*** SUPPLIED RECORDS Section Begins ***
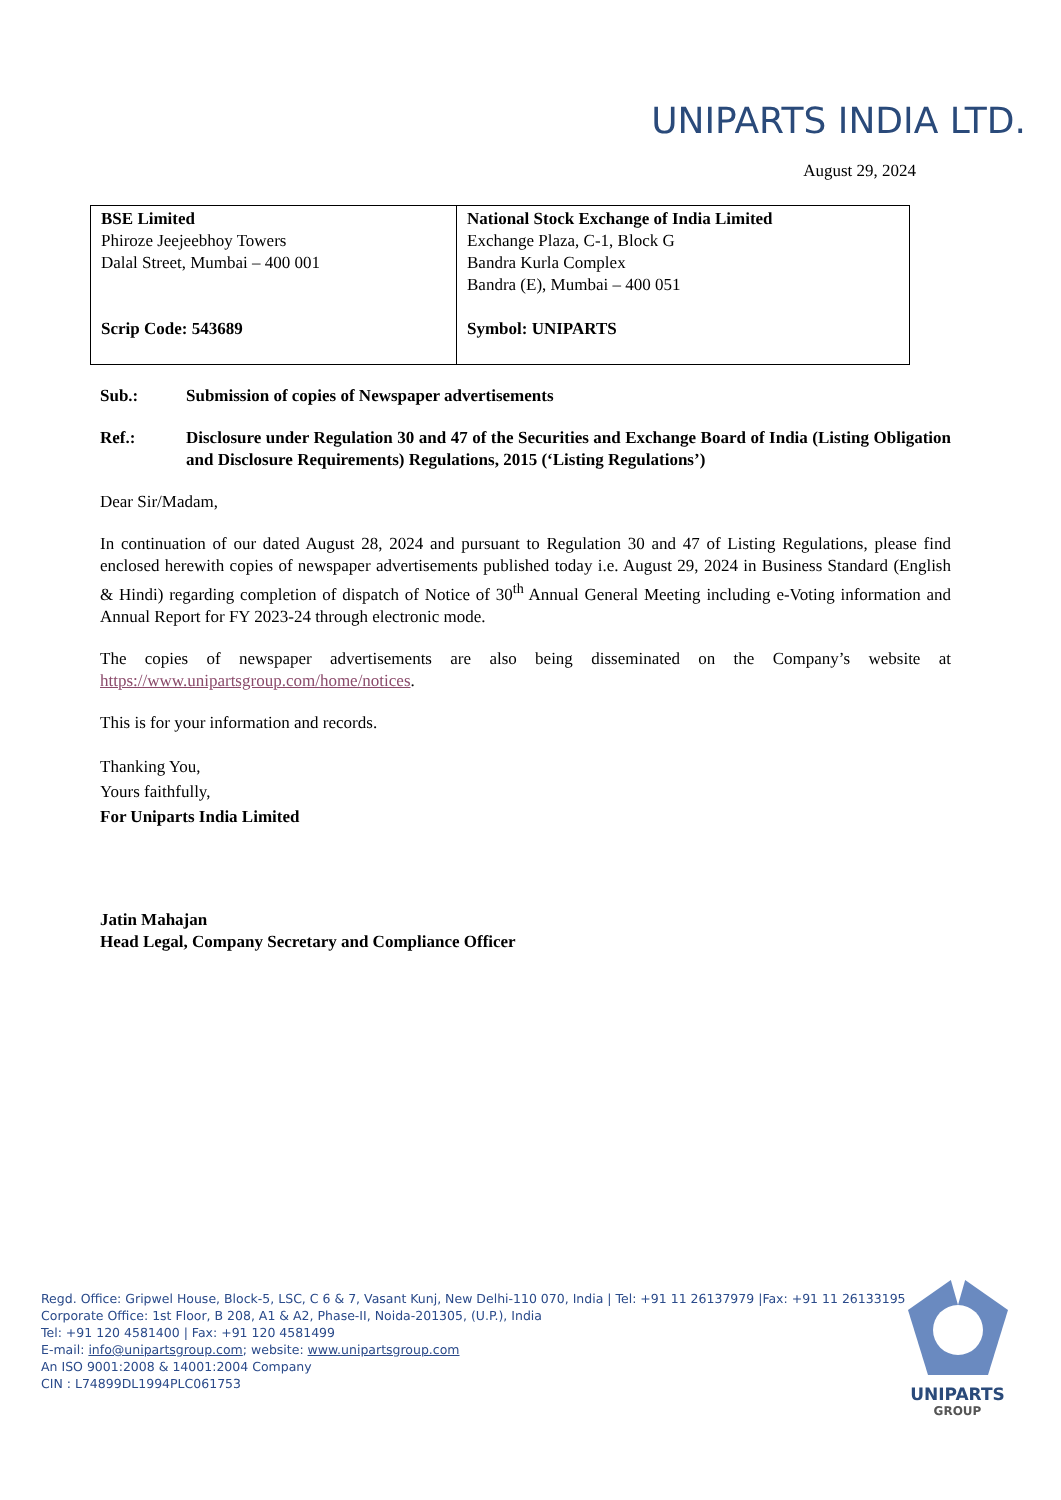UNIPARTS INDIA LTD.
August 29, 2024
| BSE Limited Phiroze Jeejeebhoy Towers Dalal Street, Mumbai – 400 001 Scrip Code: 543689 | National Stock Exchange of India Limited Exchange Plaza, C-1, Block G Bandra Kurla Complex Bandra (E), Mumbai – 400 051 Symbol: UNIPARTS |
Sub.: Submission of copies of Newspaper advertisements
Ref.: Disclosure under Regulation 30 and 47 of the Securities and Exchange Board of India (Listing Obligation and Disclosure Requirements) Regulations, 2015 (‘Listing Regulations’)
Dear Sir/Madam,
In continuation of our dated August 28, 2024 and pursuant to Regulation 30 and 47 of Listing Regulations, please find enclosed herewith copies of newspaper advertisements published today i.e. August 29, 2024 in Business Standard (English & Hindi) regarding completion of dispatch of Notice of 30<sup>th</sup> Annual General Meeting including e-Voting information and Annual Report for FY 2023-24 through electronic mode.
The copies of newspaper advertisements are also being disseminated on the Company’s website at https://www.unipartsgroup.com/home/notices.
This is for your information and records.
Thanking You,
Yours faithfully,
For Uniparts India Limited
Jatin Mahajan
Head Legal, Company Secretary and Compliance Officer
Regd. Office: Gripwel House, Block-5, LSC, C 6 & 7, Vasant Kunj, New Delhi-110 070, India | Tel: +91 11 26137979 |Fax: +91 11 26133195
Corporate Office: 1st Floor, B 208, A1 & A2, Phase-II, Noida-201305, (U.P.), India
Tel: +91 120 4581400 | Fax: +91 120 4581499
E-mail: info@unipartsgroup.com; website: www.unipartsgroup.com
An ISO 9001:2008 & 14001:2004 Company
CIN : L74899DL1994PLC061753
UNIPARTS
GROUP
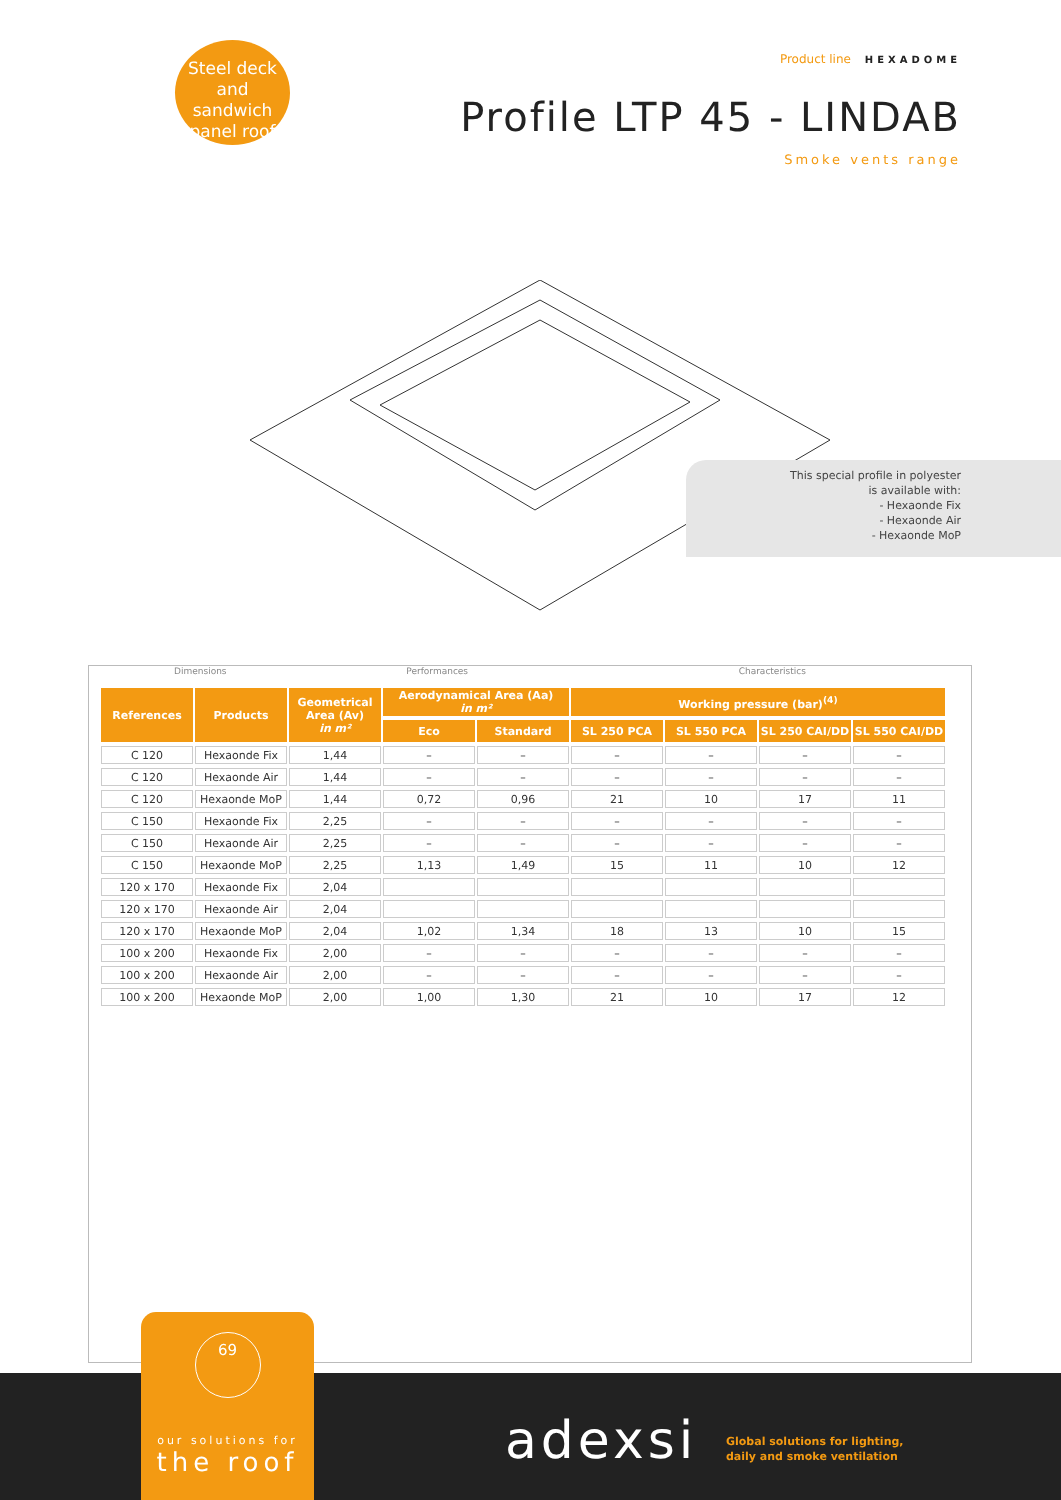Steel deck
and sandwich
panel roof
Product line HEXADOME
Profile LTP 45 - LINDAB
Smoke vents range
This special profile in polyester
is available with:
- Hexaonde Fix
- Hexaonde Air
- Hexaonde MoP
Dimensions Performances Characteristics
| References | Products | Geometrical Area (Av) in m² | Aerodynamical Area (Aa) in m² | | Working pressure (bar)<sup>(4)</sup> | | | |
| --- | --- | --- | --- | --- | --- | --- | --- | --- |
| | | | Eco | Standard | SL 250 PCA | SL 550 PCA | SL 250 CAI/DD | SL 550 CAI/DD |
| C 120 | Hexaonde Fix | 1,44 | – | – | – | – | – | – |
| C 120 | Hexaonde Air | 1,44 | – | – | – | – | – | – |
| C 120 | Hexaonde MoP | 1,44 | 0,72 | 0,96 | 21 | 10 | 17 | 11 |
| C 150 | Hexaonde Fix | 2,25 | – | – | – | – | – | – |
| C 150 | Hexaonde Air | 2,25 | – | – | – | – | – | – |
| C 150 | Hexaonde MoP | 2,25 | 1,13 | 1,49 | 15 | 11 | 10 | 12 |
| 120 x 170 | Hexaonde Fix | 2,04 | | | | | | |
| 120 x 170 | Hexaonde Air | 2,04 | | | | | | |
| 120 x 170 | Hexaonde MoP | 2,04 | 1,02 | 1,34 | 18 | 13 | 10 | 15 |
| 100 x 200 | Hexaonde Fix | 2,00 | – | – | – | – | – | – |
| 100 x 200 | Hexaonde Air | 2,00 | – | – | – | – | – | – |
| 100 x 200 | Hexaonde MoP | 2,00 | 1,00 | 1,30 | 21 | 10 | 17 | 12 |
69
our solutions for
the roof
adexsi
Global solutions for lighting,
daily and smoke ventilation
*** SUPPLIED RECORDS Section Ends ***
Return each entry exactly as it stands above, apart from any images.

UNIPARTS INDIA LTD.
August 29, 2024
| BSE Limited Phiroze Jeejeebhoy Towers Dalal Street, Mumbai – 400 001 Scrip Code: 543689 | National Stock Exchange of India Limited Exchange Plaza, C-1, Block G Bandra Kurla Complex Bandra (E), Mumbai – 400 051 Symbol: UNIPARTS |
Sub.: Submission of copies of Newspaper advertisements
Ref.: Disclosure under Regulation 30 and 47 of the Securities and Exchange Board of India (Listing Obligation and Disclosure Requirements) Regulations, 2015 (‘Listing Regulations’)
Dear Sir/Madam,
In continuation of our dated August 28, 2024 and pursuant to Regulation 30 and 47 of Listing Regulations, please find enclosed herewith copies of newspaper advertisements published today i.e. August 29, 2024 in Business Standard (English & Hindi) regarding completion of dispatch of Notice of 30<sup>th</sup> Annual General Meeting including e-Voting information and Annual Report for FY 2023-24 through electronic mode.
The copies of newspaper advertisements are also being disseminated on the Company’s website at https://www.unipartsgroup.com/home/notices.
This is for your information and records.
Thanking You,
Yours faithfully,
For Uniparts India Limited
Jatin Mahajan
Head Legal, Company Secretary and Compliance Officer
Regd. Office: Gripwel House, Block-5, LSC, C 6 & 7, Vasant Kunj, New Delhi-110 070, India | Tel: +91 11 26137979 |Fax: +91 11 26133195
Corporate Office: 1st Floor, B 208, A1 & A2, Phase-II, Noida-201305, (U.P.), India
Tel: +91 120 4581400 | Fax: +91 120 4581499
E-mail: info@unipartsgroup.com; website: www.unipartsgroup.com
An ISO 9001:2008 & 14001:2004 Company
CIN : L74899DL1994PLC061753
UNIPARTS
GROUP
Steel deck
and sandwich
panel roof
Product line HEXADOME
Profile LTP 45 - LINDAB
Smoke vents range
This special profile in polyester
is available with:
- Hexaonde Fix
- Hexaonde Air
- Hexaonde MoP
Dimensions Performances Characteristics
| References | Products | Geometrical Area (Av) in m² | Aerodynamical Area (Aa) in m² | | Working pressure (bar)<sup>(4)</sup> | | | |
| --- | --- | --- | --- | --- | --- | --- | --- | --- |
| | | | Eco | Standard | SL 250 PCA | SL 550 PCA | SL 250 CAI/DD | SL 550 CAI/DD |
| C 120 | Hexaonde Fix | 1,44 | – | – | – | – | – | – |
| C 120 | Hexaonde Air | 1,44 | – | – | – | – | – | – |
| C 120 | Hexaonde MoP | 1,44 | 0,72 | 0,96 | 21 | 10 | 17 | 11 |
| C 150 | Hexaonde Fix | 2,25 | – | – | – | – | – | – |
| C 150 | Hexaonde Air | 2,25 | – | – | – | – | – | – |
| C 150 | Hexaonde MoP | 2,25 | 1,13 | 1,49 | 15 | 11 | 10 | 12 |
| 120 x 170 | Hexaonde Fix | 2,04 | | | | | | |
| 120 x 170 | Hexaonde Air | 2,04 | | | | | | |
| 120 x 170 | Hexaonde MoP | 2,04 | 1,02 | 1,34 | 18 | 13 | 10 | 15 |
| 100 x 200 | Hexaonde Fix | 2,00 | – | – | – | – | – | – |
| 100 x 200 | Hexaonde Air | 2,00 | – | – | – | – | – | – |
| 100 x 200 | Hexaonde MoP | 2,00 | 1,00 | 1,30 | 21 | 10 | 17 | 12 |
69
our solutions for
the roof
adexsi
Global solutions for lighting,
daily and smoke ventilation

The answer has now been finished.